GOAL OF THE EXERCISE:
Among the entries below, take the line with "hfov=82.1deg." and the line with "#3 white and purple box [563,147,711,262]", and output them and every line between them exactly, with nothing else.

DATASET RECORDS:
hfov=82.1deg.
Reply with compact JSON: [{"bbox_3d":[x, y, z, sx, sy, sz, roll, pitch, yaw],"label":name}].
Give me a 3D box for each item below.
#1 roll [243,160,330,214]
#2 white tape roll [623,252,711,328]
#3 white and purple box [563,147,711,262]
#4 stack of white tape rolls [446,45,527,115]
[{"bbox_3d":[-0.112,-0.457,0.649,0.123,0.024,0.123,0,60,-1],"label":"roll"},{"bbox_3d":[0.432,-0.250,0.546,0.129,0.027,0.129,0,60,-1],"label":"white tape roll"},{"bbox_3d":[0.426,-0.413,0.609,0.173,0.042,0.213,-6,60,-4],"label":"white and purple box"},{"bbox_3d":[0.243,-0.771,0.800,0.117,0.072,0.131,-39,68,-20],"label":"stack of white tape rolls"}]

--

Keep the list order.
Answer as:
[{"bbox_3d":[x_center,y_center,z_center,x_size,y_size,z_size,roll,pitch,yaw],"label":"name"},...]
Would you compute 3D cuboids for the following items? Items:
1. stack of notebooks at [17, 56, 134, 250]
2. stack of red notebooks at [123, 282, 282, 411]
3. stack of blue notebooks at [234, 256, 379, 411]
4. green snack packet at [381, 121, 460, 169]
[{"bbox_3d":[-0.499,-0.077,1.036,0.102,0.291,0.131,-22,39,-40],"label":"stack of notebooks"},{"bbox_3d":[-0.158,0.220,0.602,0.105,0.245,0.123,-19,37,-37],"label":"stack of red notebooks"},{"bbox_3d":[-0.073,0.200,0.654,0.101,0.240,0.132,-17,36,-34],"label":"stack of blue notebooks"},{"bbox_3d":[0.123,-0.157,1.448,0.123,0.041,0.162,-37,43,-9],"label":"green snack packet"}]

* * *

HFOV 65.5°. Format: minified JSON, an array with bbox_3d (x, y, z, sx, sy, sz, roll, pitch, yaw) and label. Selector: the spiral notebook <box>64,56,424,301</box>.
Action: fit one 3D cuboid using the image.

YOUR SOLUTION:
hfov=82.1deg.
Reply with compact JSON: [{"bbox_3d":[x, y, z, sx, sy, sz, roll, pitch, yaw],"label":name}].
Give me a 3D box for each item below.
#1 roll [243,160,330,214]
#2 white tape roll [623,252,711,328]
#3 white and purple box [563,147,711,262]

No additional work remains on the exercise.